PlanungBauträger ist die Klinik San Giovanni di Dio e Ruggi d’Aragona; es entstehen 700 Betten und ein Kongresszentrum
Quelle: Recherchen von Germany Trade & Invest 2024

Ausstattung ist im OECD-Vergleich gut

Die Verfügbarkeit von Medizintechnik ist in Italien besser als in den meisten anderen Mitgliedsstatten der Organisation für wirtschaftliche Zusammenarbeit und Entwicklung (OECD). Nach Angaben der OECD lag Italien 2022 bei der Ausstattung mit Computertomographen je Einwohner auf Rang 6 und mit MRT- und PET-Geräten sowie Mammographen auf Rang 4. Bei Gammakameras belegte Italien Rang 13 und bei Strahlentherapiegeräten zusammen mit Spanien Platz 11. Allerdings kam der Verband Confindustria Dispositivi Medici 2021 zu dem Schluss, dass 18.000 Geräte in Italien veraltet sind.
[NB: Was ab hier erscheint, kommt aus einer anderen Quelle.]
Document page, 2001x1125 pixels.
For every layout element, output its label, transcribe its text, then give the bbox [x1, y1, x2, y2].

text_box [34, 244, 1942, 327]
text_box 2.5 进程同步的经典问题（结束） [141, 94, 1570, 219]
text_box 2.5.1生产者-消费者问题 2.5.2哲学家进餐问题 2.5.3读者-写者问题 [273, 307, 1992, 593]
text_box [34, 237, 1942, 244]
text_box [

Auch die Wartezeiten für medizinische Behandlungen sind in Italien relativ kurz. Patienten mussten 2022 laut OECD im Schnitt 25 Tage auf eine Bypass-Operation, 61 Tage auf einen Katarakt-Eingriff und jeweils 81 Tage auf eine Hüft- und Knieoperation warten. Damit befand sich Italien unter 13 von der OECD untersuchten Mitgliedsstaaten auf dem ersten oder zweiten Platz. Allerdings bewerten Patienten, in einer 2024 von Deloitte veröffentlichten Analyse, das private Gesundheitswesen besser als das öffentliche. Zudem sind die Beurteilungen im Norden leicht besser als im Süden Italiens.

Alterung der Bevölkerung erhöht Bedarf langfristig

Im Jahr 2030 werden in Italien schätzungsweise 15,9 Millionen Menschen im Alter von 65 und mehr Jahren leben, erwartet das Europäische Statistikamt Eurostat. Das sind 13,3 Prozent mehr als 2022. Diese demografische Entwicklung erhöht den Bedarf an medizinischen Spezialbehandlungen und Pflegeleistungen.
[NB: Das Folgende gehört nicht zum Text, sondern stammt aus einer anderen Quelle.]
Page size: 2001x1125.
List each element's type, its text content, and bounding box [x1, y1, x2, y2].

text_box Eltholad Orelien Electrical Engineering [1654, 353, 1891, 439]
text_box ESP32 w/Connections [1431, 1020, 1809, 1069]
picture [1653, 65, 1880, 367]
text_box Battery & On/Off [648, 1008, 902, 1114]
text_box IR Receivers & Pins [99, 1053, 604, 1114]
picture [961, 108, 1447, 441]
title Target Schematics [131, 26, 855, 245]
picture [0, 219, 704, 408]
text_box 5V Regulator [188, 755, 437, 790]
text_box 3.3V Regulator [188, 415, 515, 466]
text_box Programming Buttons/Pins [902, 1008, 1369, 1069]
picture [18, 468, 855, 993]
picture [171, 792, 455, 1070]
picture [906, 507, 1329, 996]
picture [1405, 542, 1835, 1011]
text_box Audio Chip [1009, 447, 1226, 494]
Viele italienische Ruheständler können zuzahlungspflichtige Gesundheitsleistungen bezahlen, denn sie haben relativ geringe Einkommenseinbußen. Ihnen standen 2022 laut OECD netto 78 Prozent bis 88 Prozent ihres letzten Verdienstes im Arbeitsleben zur Verfügung, abhängig von dessen Höhe. Diese Spanne ist höher als in Deutschland mit 55 Prozent bis 73 Prozent und als im EU-Durchschnitt mit 60 Prozent bis 80 Prozent.